“Fiddler’s Journey to the Big Screen” returns with tenderness and with a fresh look at “Fiddler on the Roof”
It’s a mouthful – but perhaps not undeserved. “Fiddler’s Journey” aims to tell a story that delves into more than creative and technical details. Although it is also about these details. Director Daniel Raim was nominated for an Oscar for his 2000 documentary short, “The Man on Lincoln’s Nose,” which featured “Fiddler on the Roof” set designer Robert Boyle (also known for his distinctive work on films such as “North by Nord-Ouest”, “Les Oiseaux” and “Marnie”).
And “Fiddler’s Journey” includes some savory bits, so typical: how the film was shot through nylons stretched over the lens, for example, to create its earth-toned palette; how the look of its shtetl setting, in the fictional village of Anatevka, based on the stories of writer Sholem Aleichem, was inspired by Roman Vishniac’s acclaimed photos of pre-World War II Jewish life in Eastern Europe ; and how the film’s version of Tsarist Russia was completely recreated in the town of Lekenik, in the former Yugoslavia, under Communist President Tito.
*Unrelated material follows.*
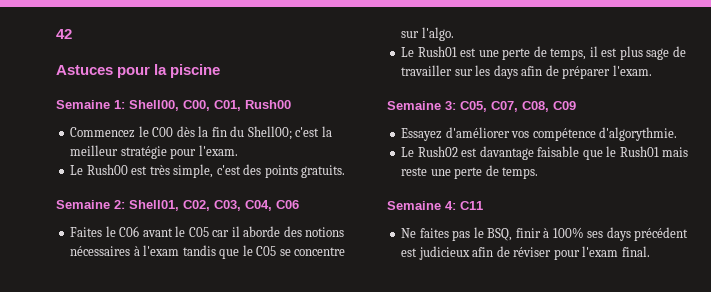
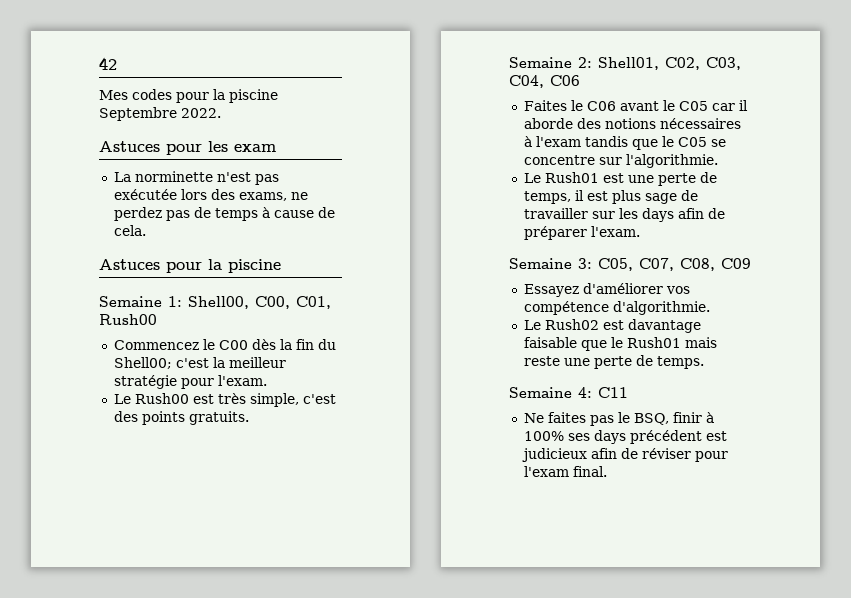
(72, 34) none -> [99,89,278,103] [99,107,221,121] [99,141,276,155] [113,171,279,185] [113,189,308,201] [113,207,335,221] [113,225,146,236] // Mes codes pour la piscine Septembre 2022. // Astuces pour les exam // La norminette n'est pas exécutée lors des exams, ne perdez pas de temps à cause de cela.
[421,27,454,41] l'algo. -> [625,154,718,168] l'algorithmie.
[599,127,678,141] d'algorythmie. -> [612,301,710,315] d'algorithmie.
Oh, and how the now 95-year-old Jewison — who appears in the film in archival and more recent interviews — isn’t even Jewish.
It’s not that the director of one of the most iconic Jewish films of the 20th century should have been Jewish (or portrayed himself as such). But many people, including some associated with the 1971 film, assumed he was. With a name like his, Jewison jokes, “even I thought I was Jewish.”
There’s a bigger point that “Fiddler’s Journey” is trying to make. On one level, it explores how “Fiddler” fits into Jewison’s career, characterized by a commitment to social justice that took off with his Oscar-winning 1967 film “In the Heat of the Night.” But the heart of the documentary’s message has to do with the film’s universality. ‘Fiddler’s Journey’ won the Audience Award for Documentary at this year’s Atlanta Jewish Film Festival, but its appeal – like the 1971 film’s appeal – extends beyond a niche or a a preconceived demography.
The themes of Fiddler on the Roof are simple: family, tradition and its opposite, change. Also: how life can sometimes feel as precarious as a musician trying to strum a tune on the violin without breaking his neck. These are notions that, as this little winning cinematic reminiscence clearly shows, are common to all of us.
Not rated. At the AFI Silver Theater and the Cinema Arts Theater. Contains nothing objectionable. 88 minutes.